Wednesday, January 23, 2008

What Makes It So "Vienna"?

Capital's Winter Skal is a Vienna Lager. We saw on Monday that New Glarus' Snowshoe ale was similar to Vienna Lager, only it uses ale yeast. And we pointed out that there is such a thing as Vienna malt that is frequently used in Vienna lagers and red or amber ales (and many other types of beers as well). Vienna malt is considered a specialty malt (as opposed to "base malt") although it can be used for up to 100% of the grain bill of a particular beer. It has a maltier flavor and aroma than typical American base malts like a 2-row or 6-row base malt. It also has a slight dry, biscuity, breadlike flavor and aroma and gives a golden amber color. These flavors and aromas are derived from a slight high-temperature roasting (like in an oven) once the malt has been dried; this roasting process reduces (though does not usually eliminate) the fermentability of the malt, but adds color, flavor and aroma.

Why Vienna?

Well, RateBeer tells us that the Vienna lager was "given this name because the style was developed around Vienna, Austria." That seems rather obvious. The question still remains why Vienna? And what gives it these characteristic flavors?

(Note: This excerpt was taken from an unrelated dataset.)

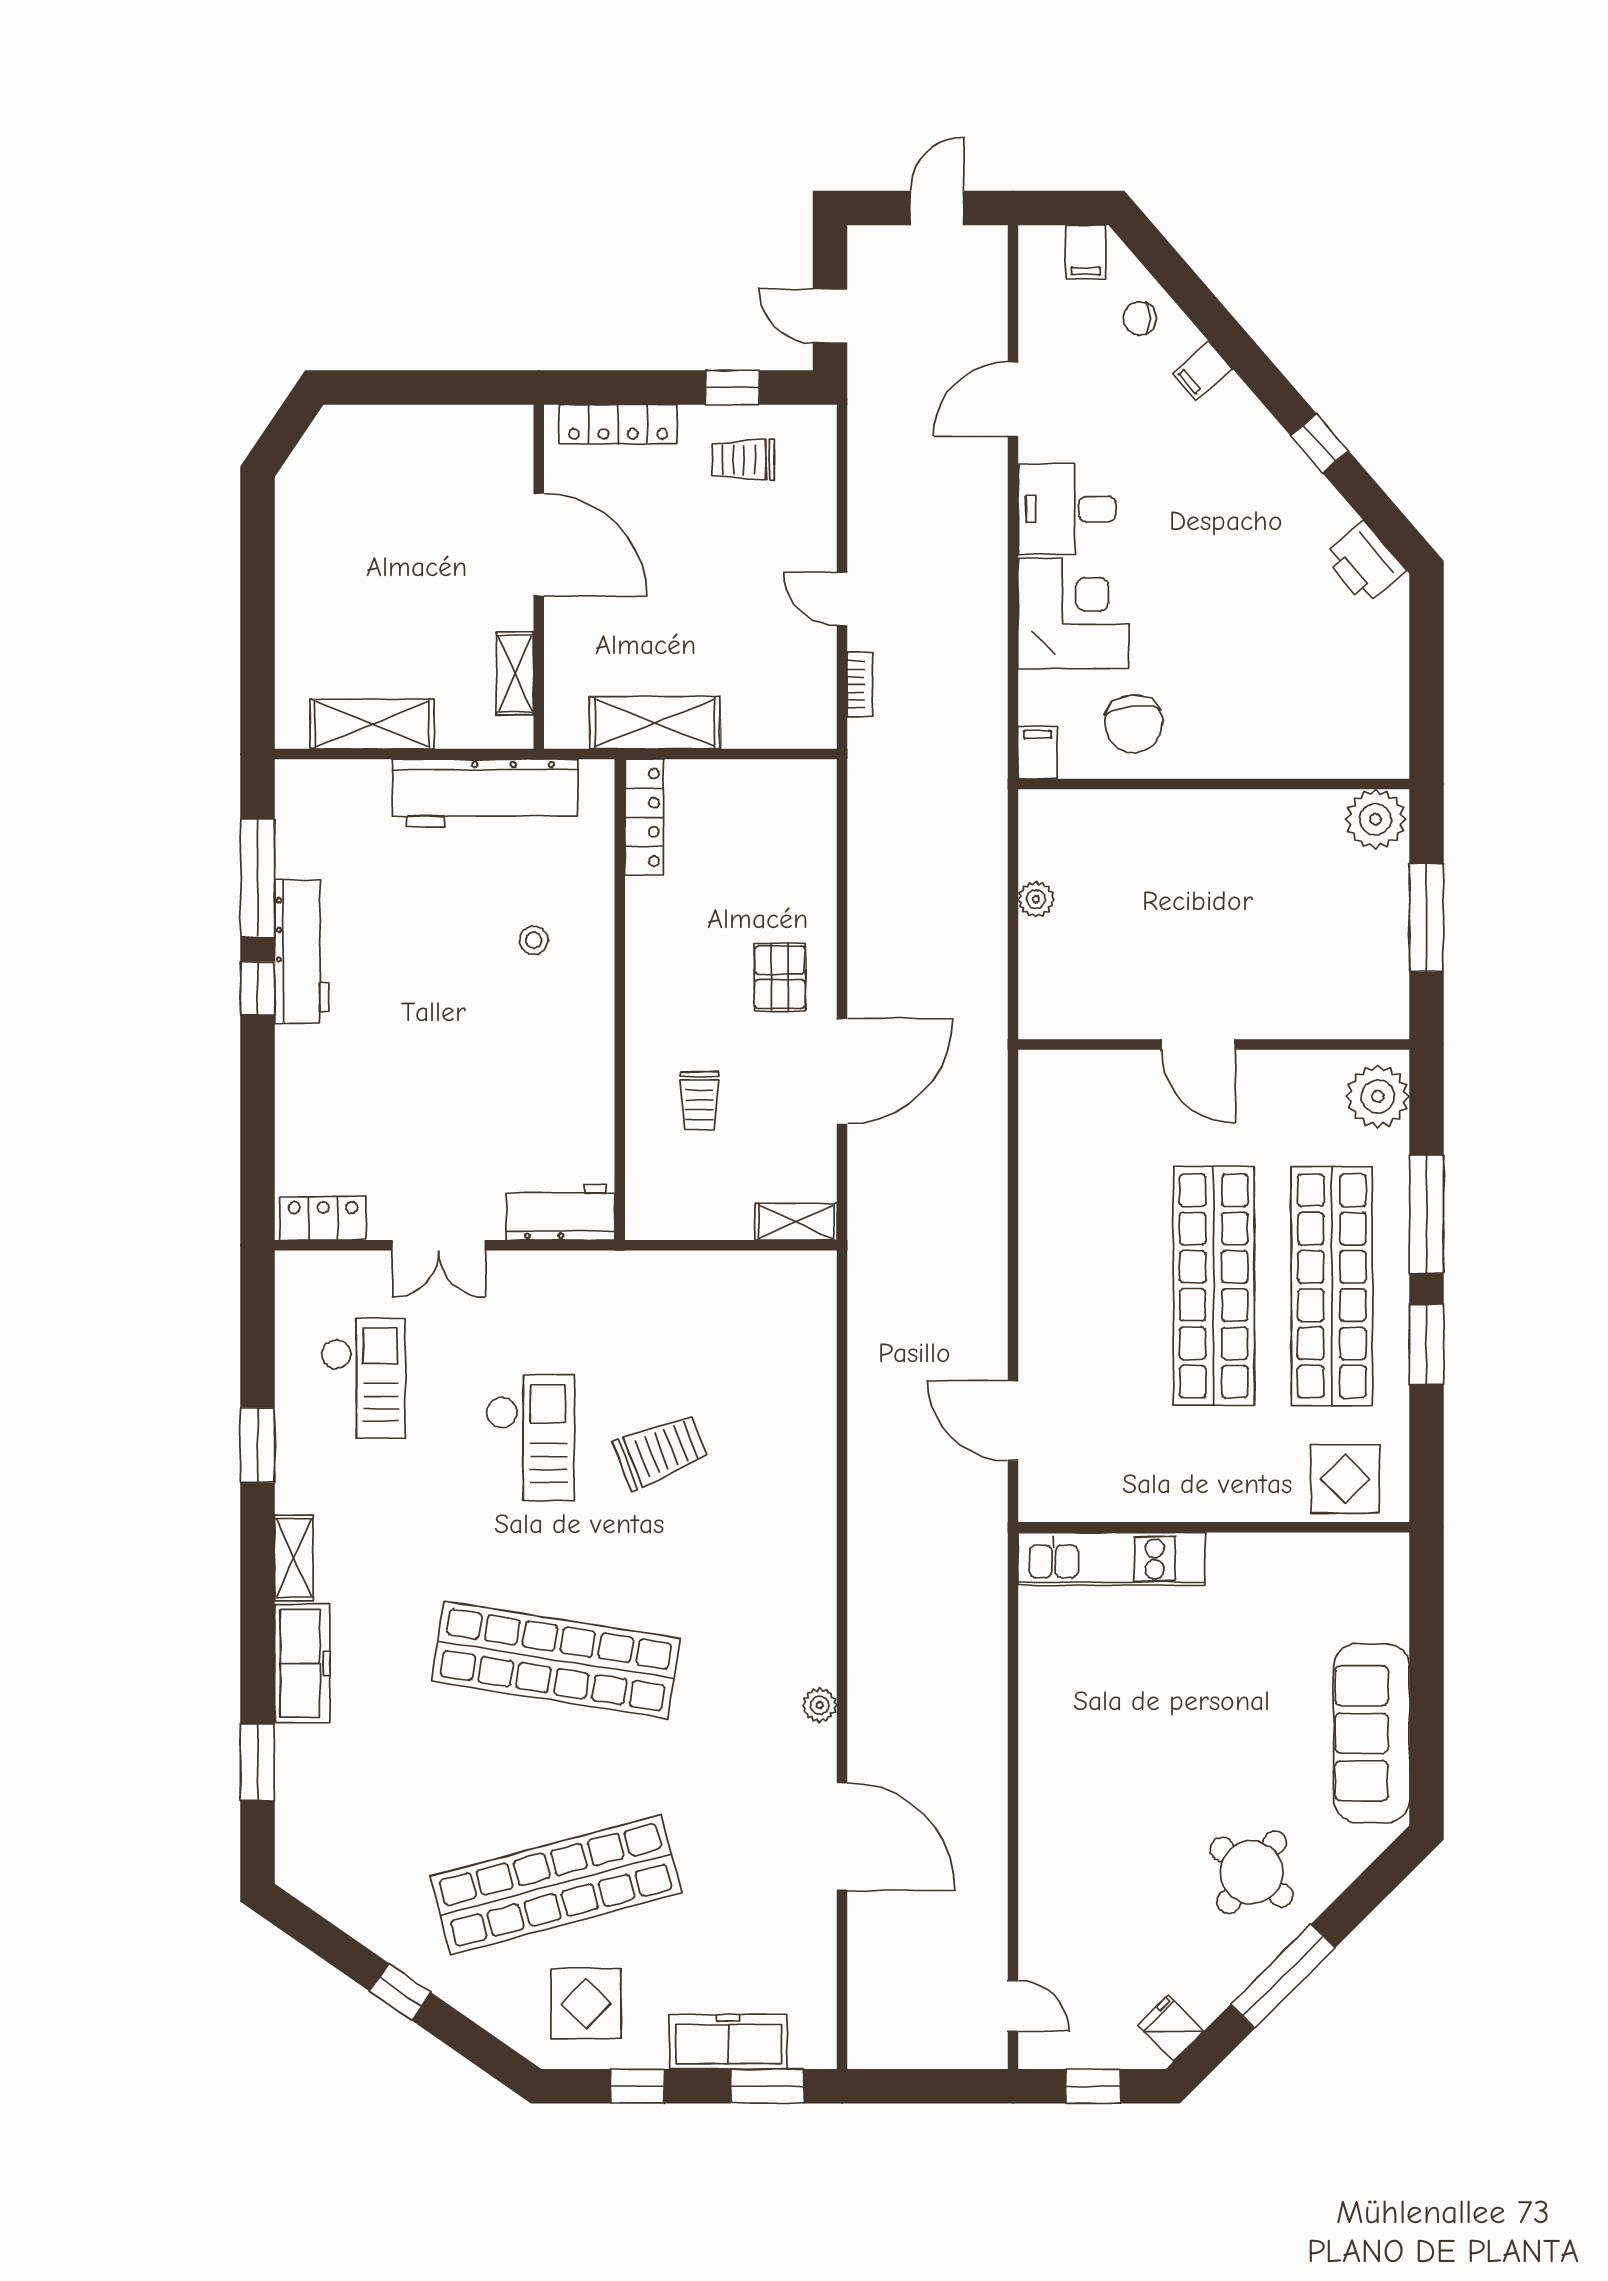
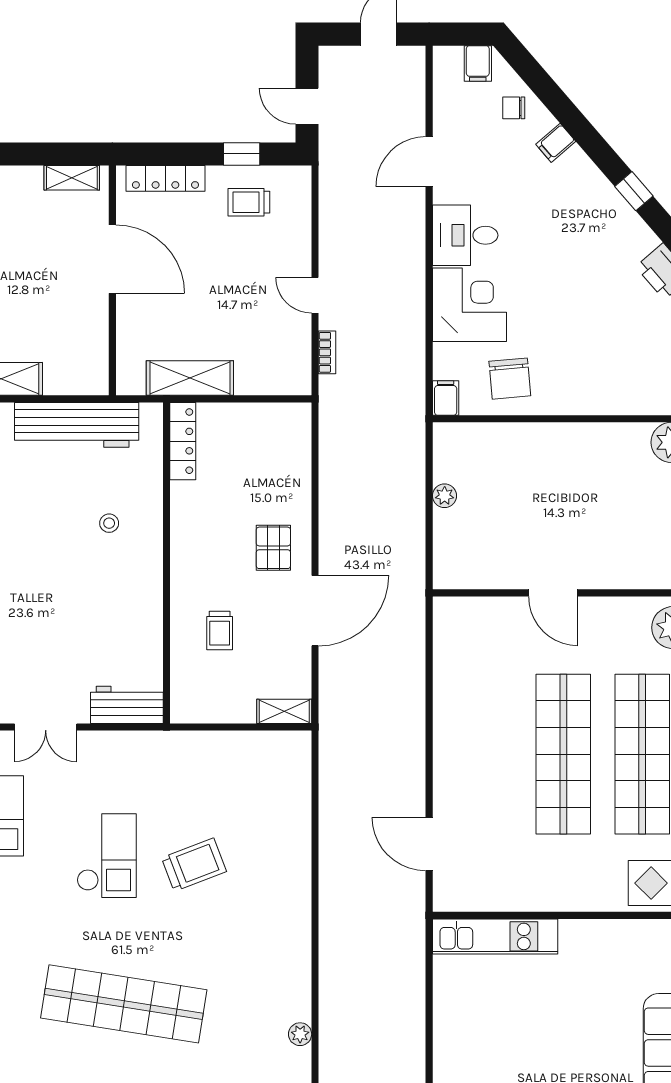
shelving: (515, 674) -> (72, 178), moved, turned 90

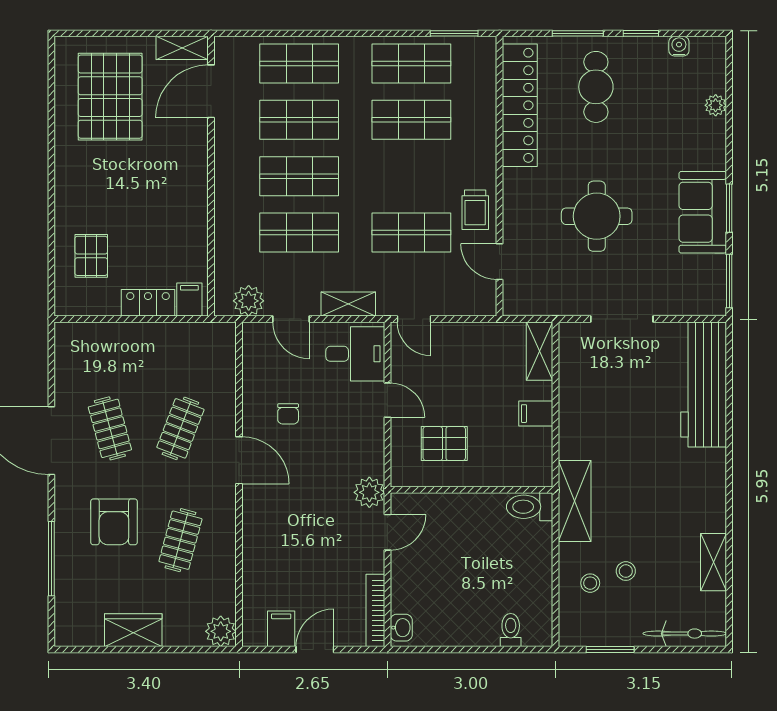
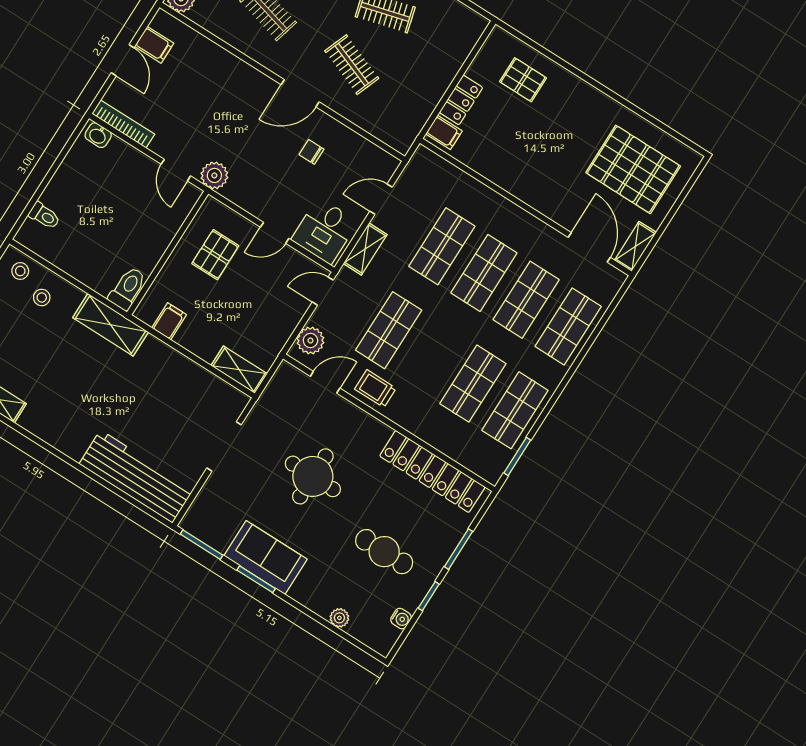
cafe table: (596, 87) -> (384, 552), moved
plant: (249, 301) -> (310, 341), moved
filing cabinet: (536, 414) -> (169, 321), moved
stool: (626, 571) -> (20, 271), moved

For the first part, we look to Wikipedia, which tells us that the Vienna lager was invented in 1841 by Anton Dreher in Vienna, Austria. Beer Advocate tells us that the Vienna lager typically uses a German-style triple decoction mash to emphasize the maltiness and that the style is similar to, but not quite, an Oktoberfest or Marzen. Finally, the BJCP tells us that the Vienna Lager is "soft and elegant" with a light toasty aroma and a dry finish. Overly caramel flavors should be avoided; Vienna, Munich, Pilsner, and 2-row malts can be used.

Capital Winter SkalCapital Winter Skål (BA.RB.)
Appearance: a thin bubbly white head and a highly carbonated light, watery-copper body
Aroma: malty and sweet, with a slight dry, metallic brightness
Flavor: not as strong as malty as one might think, but a light brassy-maltiness; the finish is quick and dry
Body: the carbonation keeps the medium body from settling and the flavors from fully realizing themselves, though it keeps the finish clean
Drinkability: while I could drink these in moderation, I'm not sure I'd want to
Summary: light and thin, the carbonation keeps the flavors from settling; while this could be a really good beer, like Capital's Oktoberfest, it ultimately feels more like a play at consumer appeal and in the end sacrifices the soft, subtle complexity typical for the style.